■ Verilen Metin:
========================================================================
NN Hayat ve Emeklilik Finans ve Mali İşlerden Sorumlu Genel Müdür Yardımcısı Emine Sebilçioğlu, Bireysel Emeklilik Sistemi’ne giren katılımcıların doğru varlık dağılımı yaptığı sürece kazançlı çıkacağını söyledi.
Devlet katkısı ile birlikte gücüne güç katan Bireysel Emeklilik Sistemi (BES), katılımcı sayısında 6.5 milyona yaklaşıyor. Katılımcı sayısı hızla artan BES’te en çok konuşulan konulardan bir tanesini ise emeklilik fonlarının getirileri oluşturuyor. Fonların düşük getiri sağladığı yönünde yanlış bir algı oluştuğunu belirten NN Hayat ve Emeklilik Finans ve Mali İşlerden Sorumlu Genel Müdür Yardımcısı Emine Sebilçioğlu, BES’in uzun vadeli bir tasarruf aracı olduğuna dikkat çekti. Sebilçioğlu, “10 yıl gibi bir süreden daha kısa vadelerle sisteme dahil olan kişilerin getirilerden şikayet etmesi, sistemin kendisiyle çelişiyor” dedi.
========================================================================
■ Sağlanan Veriler:
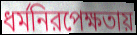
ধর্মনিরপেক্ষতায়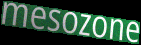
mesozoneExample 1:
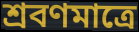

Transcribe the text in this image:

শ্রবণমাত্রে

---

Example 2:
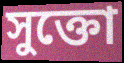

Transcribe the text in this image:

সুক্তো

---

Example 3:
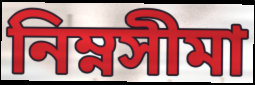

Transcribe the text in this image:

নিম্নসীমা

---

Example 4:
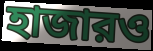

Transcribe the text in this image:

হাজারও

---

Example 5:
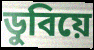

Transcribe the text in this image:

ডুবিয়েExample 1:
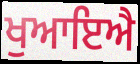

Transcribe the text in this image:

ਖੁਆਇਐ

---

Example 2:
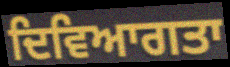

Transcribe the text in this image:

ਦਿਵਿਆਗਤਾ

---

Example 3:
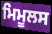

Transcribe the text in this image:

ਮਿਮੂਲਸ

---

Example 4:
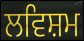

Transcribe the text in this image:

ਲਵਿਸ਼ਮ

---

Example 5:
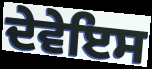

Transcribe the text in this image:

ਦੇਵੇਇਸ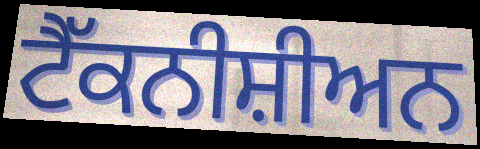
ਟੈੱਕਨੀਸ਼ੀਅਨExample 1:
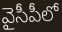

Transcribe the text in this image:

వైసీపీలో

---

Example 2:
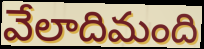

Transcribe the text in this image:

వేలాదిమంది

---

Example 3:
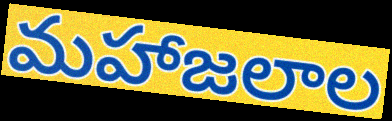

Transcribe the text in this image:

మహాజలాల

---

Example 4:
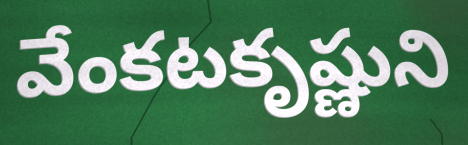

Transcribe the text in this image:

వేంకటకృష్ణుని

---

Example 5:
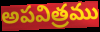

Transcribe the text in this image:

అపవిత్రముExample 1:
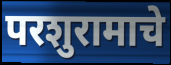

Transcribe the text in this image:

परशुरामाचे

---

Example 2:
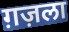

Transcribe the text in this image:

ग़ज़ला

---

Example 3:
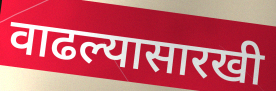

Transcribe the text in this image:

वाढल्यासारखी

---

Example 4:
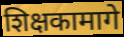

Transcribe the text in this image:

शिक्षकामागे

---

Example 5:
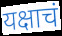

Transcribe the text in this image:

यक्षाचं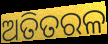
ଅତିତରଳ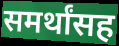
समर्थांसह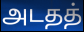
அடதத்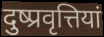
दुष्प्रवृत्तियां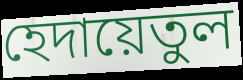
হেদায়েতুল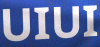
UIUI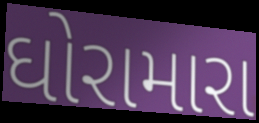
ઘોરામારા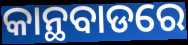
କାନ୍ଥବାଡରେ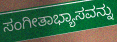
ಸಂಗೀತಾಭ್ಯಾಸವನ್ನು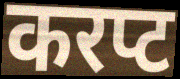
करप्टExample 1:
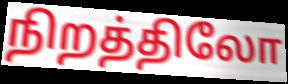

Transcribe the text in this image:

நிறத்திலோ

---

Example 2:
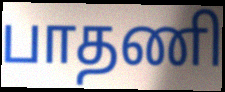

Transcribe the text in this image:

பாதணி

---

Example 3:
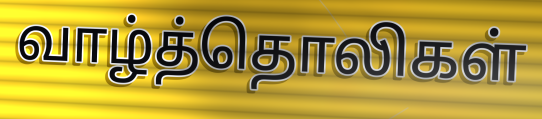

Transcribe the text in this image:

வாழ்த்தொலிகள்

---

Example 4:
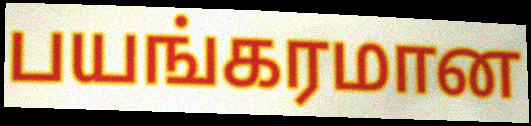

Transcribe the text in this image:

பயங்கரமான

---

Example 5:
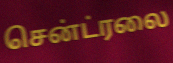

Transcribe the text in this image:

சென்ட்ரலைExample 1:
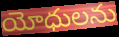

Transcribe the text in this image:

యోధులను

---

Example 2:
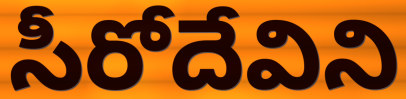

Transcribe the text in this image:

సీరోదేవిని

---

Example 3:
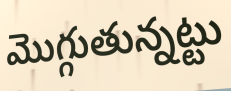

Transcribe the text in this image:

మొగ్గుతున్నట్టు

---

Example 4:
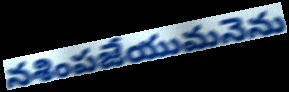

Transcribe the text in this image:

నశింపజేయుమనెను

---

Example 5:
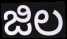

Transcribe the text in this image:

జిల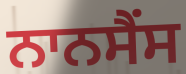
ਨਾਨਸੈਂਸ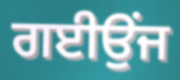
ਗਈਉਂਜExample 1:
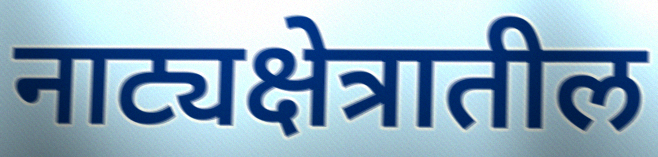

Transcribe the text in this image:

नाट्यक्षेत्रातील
========================================================================
■ Görev Amacı: Bireysel emeklilik konulu metne göre BES'in katılımcı sayısı hangi rakama yaklaşıyor? Bu kayıtların burada hiçbir işlevi yok.

■ Çıktı: 6.5 milyona yaklaşıyor.